* What is needed:
Copy out the entries that follow exactly, leaving every picture behind.

* Records for this exercise:

--- START ---

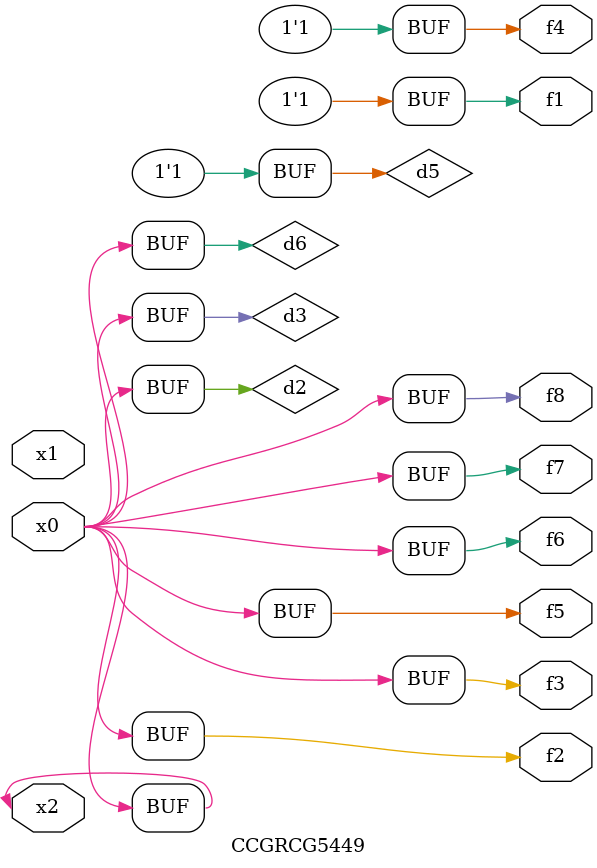
<source format=v>
module CCGRCG5449(
	input x0, x1, x2,
	output f1, f2, f3, f4, f5, f6, f7, f8
);

	wire d1, d2, d3, d4, d5, d6;

	xnor (d1, x2);
	buf (d2, x0, x2);
	and (d3, x0);
	xnor (d4, x1, x2);
	nand (d5, d1, d3);
	buf (d6, d2, d3);
	assign f1 = d5;
	assign f2 = d6;
	assign f3 = d6;
	assign f4 = d5;
	assign f5 = d6;
	assign f6 = d6;
	assign f7 = d6;
	assign f8 = d6;
endmodule

</source>
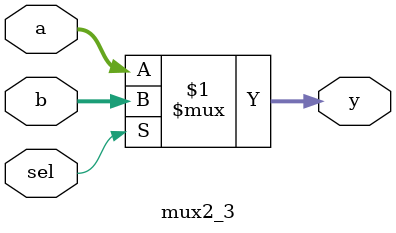
<source format=v>
`timescale 1ns / 1ns

module mux2_3(sel, a, b, y);

	input sel;
	input  [2:0] a, b;
	output [2:0] y;
	
	assign y = sel ? b : a;
	
endmodule

</source>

--- END ---

* Answer to the exercise:
<source format=v>
module CCGRCG5449(
	input x0, x1, x2,
	output f1, f2, f3, f4, f5, f6, f7, f8
);

	wire d1, d2, d3, d4, d5, d6;

	xnor (d1, x2);
	buf (d2, x0, x2);
	and (d3, x0);
	xnor (d4, x1, x2);
	nand (d5, d1, d3);
	buf (d6, d2, d3);
	assign f1 = d5;
	assign f2 = d6;
	assign f3 = d6;
	assign f4 = d5;
	assign f5 = d6;
	assign f6 = d6;
	assign f7 = d6;
	assign f8 = d6;
endmodule

</source>
<source format=v>
`timescale 1ns / 1ns

module mux2_3(sel, a, b, y);

	input sel;
	input  [2:0] a, b;
	output [2:0] y;
	
	assign y = sel ? b : a;
	
endmodule

</source>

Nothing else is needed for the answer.